## Source data
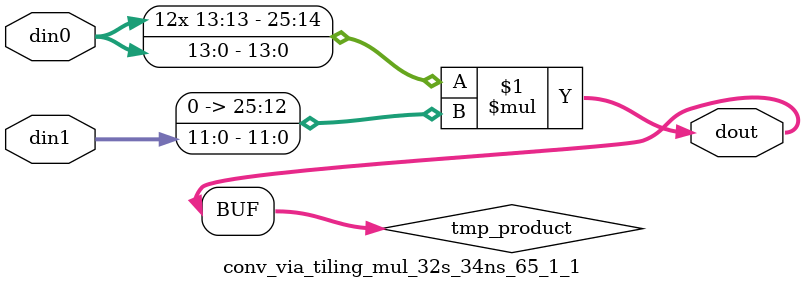
<source format=v>

`timescale 1 ns / 1 ps

 module conv_via_tiling_mul_32s_34ns_65_1_1(din0, din1, dout);
parameter ID = 1;
parameter NUM_STAGE = 0;
parameter din0_WIDTH = 14;
parameter din1_WIDTH = 12;
parameter dout_WIDTH = 26;

input [din0_WIDTH - 1 : 0] din0; 
input [din1_WIDTH - 1 : 0] din1; 
output [dout_WIDTH - 1 : 0] dout;

wire signed [dout_WIDTH - 1 : 0] tmp_product;


























assign tmp_product = $signed(din0) * $signed({1'b0, din1});









assign dout = tmp_product;





















endmodule

</source>
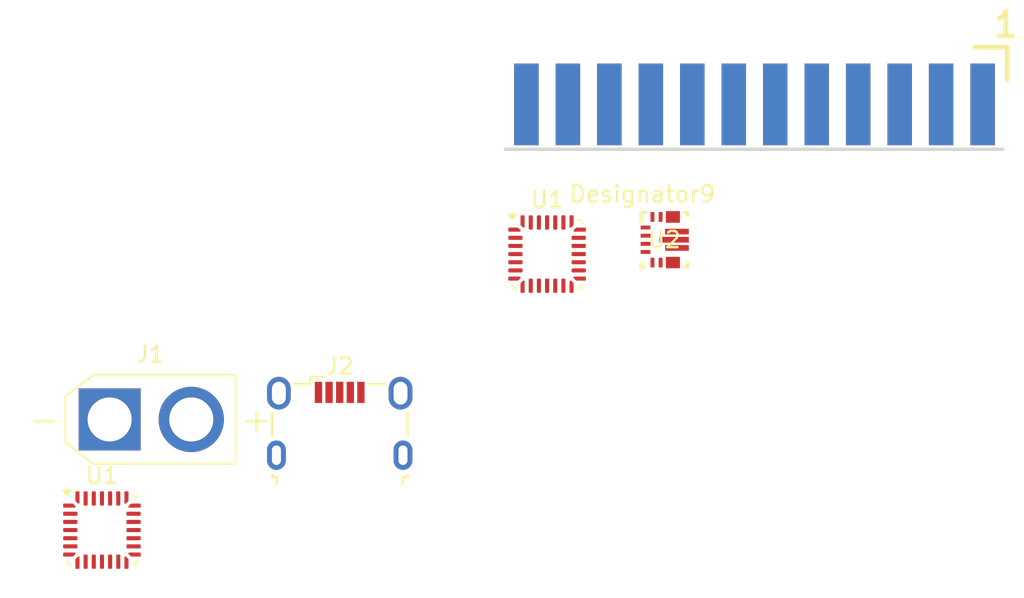
<source format=kicad_pcb>
(kicad_pcb
	(version 20240108)
	(generator "pcbnew")
	(generator_version "8.0")
	(general
		(thickness 1.6)
		(legacy_teardrops no)
	)
	(paper "A4")
	(layers
		(0 "F.Cu" signal)
		(31 "B.Cu" signal)
		(32 "B.Adhes" user "B.Adhesive")
		(33 "F.Adhes" user "F.Adhesive")
		(34 "B.Paste" user)
		(35 "F.Paste" user)
		(36 "B.SilkS" user "B.Silkscreen")
		(37 "F.SilkS" user "F.Silkscreen")
		(38 "B.Mask" user)
		(39 "F.Mask" user)
		(40 "Dwgs.User" user "User.Drawings")
		(41 "Cmts.User" user "User.Comments")
		(42 "Eco1.User" user "User.Eco1")
		(43 "Eco2.User" user "User.Eco2")
		(44 "Edge.Cuts" user)
		(45 "Margin" user)
		(46 "B.CrtYd" user "B.Courtyard")
		(47 "F.CrtYd" user "F.Courtyard")
		(48 "B.Fab" user)
		(49 "F.Fab" user)
		(50 "User.1" user)
		(51 "User.2" user)
		(52 "User.3" user)
		(53 "User.4" user)
		(54 "User.5" user)
		(55 "User.6" user)
		(56 "User.7" user)
		(57 "User.8" user)
		(58 "User.9" user)
	)
	(setup
		(pad_to_mask_clearance 0)
		(allow_soldermask_bridges_in_footprints no)
		(pcbplotparams
			(layerselection 0x00010fc_ffffffff)
			(plot_on_all_layers_selection 0x0000000_00000000)
			(disableapertmacros no)
			(usegerberextensions no)
			(usegerberattributes yes)
			(usegerberadvancedattributes yes)
			(creategerberjobfile yes)
			(dashed_line_dash_ratio 12.000000)
			(dashed_line_gap_ratio 3.000000)
			(svgprecision 4)
			(plotframeref no)
			(viasonmask no)
			(mode 1)
			(useauxorigin no)
			(hpglpennumber 1)
			(hpglpenspeed 20)
			(hpglpendiameter 15.000000)
			(pdf_front_fp_property_popups yes)
			(pdf_back_fp_property_popups yes)
			(dxfpolygonmode yes)
			(dxfimperialunits yes)
			(dxfusepcbnewfont yes)
			(psnegative no)
			(psa4output no)
			(plotreference yes)
			(plotvalue yes)
			(plotfptext yes)
			(plotinvisibletext no)
			(sketchpadsonfab no)
			(subtractmaskfromsilk no)
			(outputformat 1)
			(mirror no)
			(drillshape 1)
			(scaleselection 1)
			(outputdirectory "")
		)
	)
	(net 0 "")
	(net 1 "GND")
	(net 2 "/LIPO_INPUT")
	(net 3 "unconnected-(J2-Shield-Pad6)")
	(net 4 "unconnected-(J2-D+-Pad3)")
	(net 5 "unconnected-(J2-D--Pad2)")
	(net 6 "unconnected-(J2-ID-Pad4)")
	(net 7 "unconnected-(J2-GND-Pad5)")
	(net 8 "unconnected-(J2-VBUS-Pad1)")
	(net 9 "unconnected-(U1-PA2-Pad8)")
	(net 10 "unconnected-(U1-PA13-Pad21)")
	(net 11 "unconnected-(U1-PB7-Pad26)")
	(net 12 "unconnected-(U1-BOOT0-Pad27)")
	(net 13 "unconnected-(U1-PC15-Pad3)")
	(net 14 "unconnected-(U1-PA14-Pad22)")
	(net 15 "unconnected-(U1-VDD-Pad1)")
	(net 16 "unconnected-(U1-VDD-Pad17)")
	(net 17 "unconnected-(U1-PA10-Pad20)")
	(net 18 "unconnected-(U1-PA7-Pad13)")
	(net 19 "unconnected-(U1-PC14-Pad2)")
	(net 20 "unconnected-(U1-PA15-Pad23)")
	(net 21 "unconnected-(U1-PA0-Pad6)")
	(net 22 "unconnected-(U1-PB1-Pad15)")
	(net 23 "unconnected-(U1-PA9-Pad19)")
	(net 24 "unconnected-(U1-PA8-Pad18)")
	(net 25 "Net-(U1-VSS-Pad16)")
	(net 26 "unconnected-(U1-PB3-Pad24)")
	(net 27 "unconnected-(U1-VDDA-Pad5)")
	(net 28 "unconnected-(U1-PB6-Pad25)")
	(net 29 "unconnected-(U1-NRST-Pad4)")
	(net 30 "unconnected-(U1-PA3-Pad9)")
	(net 31 "unconnected-(U1-PA5-Pad11)")
	(net 32 "unconnected-(U1-PA6-Pad12)")
	(net 33 "unconnected-(U1-PA4-Pad10)")
	(net 34 "unconnected-(U1-PA1-Pad7)")
	(net 35 "unconnected-(U1-PB0-Pad14)")
	(net 36 "/BATT_BYPASS")
	(net 37 "unconnected-(J3-IO3-Pad14)")
	(net 38 "unconnected-(J3-UART_TX-Pad8)")
	(net 39 "unconnected-(J3-MISO-Pad20)")
	(net 40 "unconnected-(J3-CS2-Pad23)")
	(net 41 "unconnected-(J3-IO0-Pad11)")
	(net 42 "unconnected-(J3-SCL_1-Pad19)")
	(net 43 "unconnected-(J3-IO2-Pad13)")
	(net 44 "unconnected-(J3-IO1-Pad12)")
	(net 45 "unconnected-(J3-CS1-Pad22)")
	(net 46 "unconnected-(J3-CS0-Pad21)")
	(net 47 "unconnected-(J3-CS3-Pad24)")
	(net 48 "unconnected-(J3-MOSI-Pad18)")
	(net 49 "unconnected-(J3-SDA_1-Pad17)")
	(net 50 "/I2C0_SDA")
	(net 51 "+5V")
	(net 52 "unconnected-(J3-UART_RX-Pad10)")
	(net 53 "+3.3V")
	(net 54 "/Controlador/I2C1_SCL")
	(net 55 "/Controlador/I2C0_SDA")
	(net 56 "unconnected-(U2-FB-Pad5)")
	(net 57 "unconnected-(U2-EN-Pad14)")
	(net 58 "unconnected-(U2-VSEL-Pad15)")
	(net 59 "unconnected-(U2-L1-Pad11)")
	(net 60 "unconnected-(U2-L2-Pad9)")
	(net 61 "unconnected-(U2-PG-Pad2)")
	(net 62 "unconnected-(U2-PS{slash}SYNC-Pad1)")
	(net 63 "unconnected-(U2-PGND-Pad10)")
	(net 64 "unconnected-(U2-VAUX-Pad3)")
	(net 65 "unconnected-(U2-GND-Pad4)")
	(net 66 "unconnected-(U2-FB2-Pad6)")
	(net 67 "unconnected-(U2-VOUT-Pad8)")
	(net 68 "unconnected-(U2-Vin-Pad12)")
	(net 69 "unconnected-(U2-VOUT-Pad7)")
	(net 70 "unconnected-(U2-Vin-Pad13)")
	(footprint "AMASS:AMASS_XT30U-F_1x02_P5.0mm_Vertical" (layer "F.Cu") (at 77.535 69.81))
	(footprint "Package_DFN_QFN:QFN-28_4x4mm_P0.5mm" (layer "F.Cu") (at 104.325 59.675))
	(footprint "IcaroFootprints:Connector_Icaro_Edge_tarjeta" (layer "F.Cu") (at 117.01 50.5))
	(footprint "IcaroFootprints:RNM0015A" (layer "F.Cu") (at 111.505001 58.795))
	(footprint "Package_DFN_QFN:QFN-28_4x4mm_P0.5mm" (layer "F.Cu") (at 77.065 76.59))
	(footprint "Connector_USB:USB_Micro-B_Wuerth_629105150521" (layer "F.Cu") (at 91.625 70.05))
)

</source>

## Activity
Among the entries above, how many lines hold the string "Adhes"? Answer with the bare number.

## Response box
2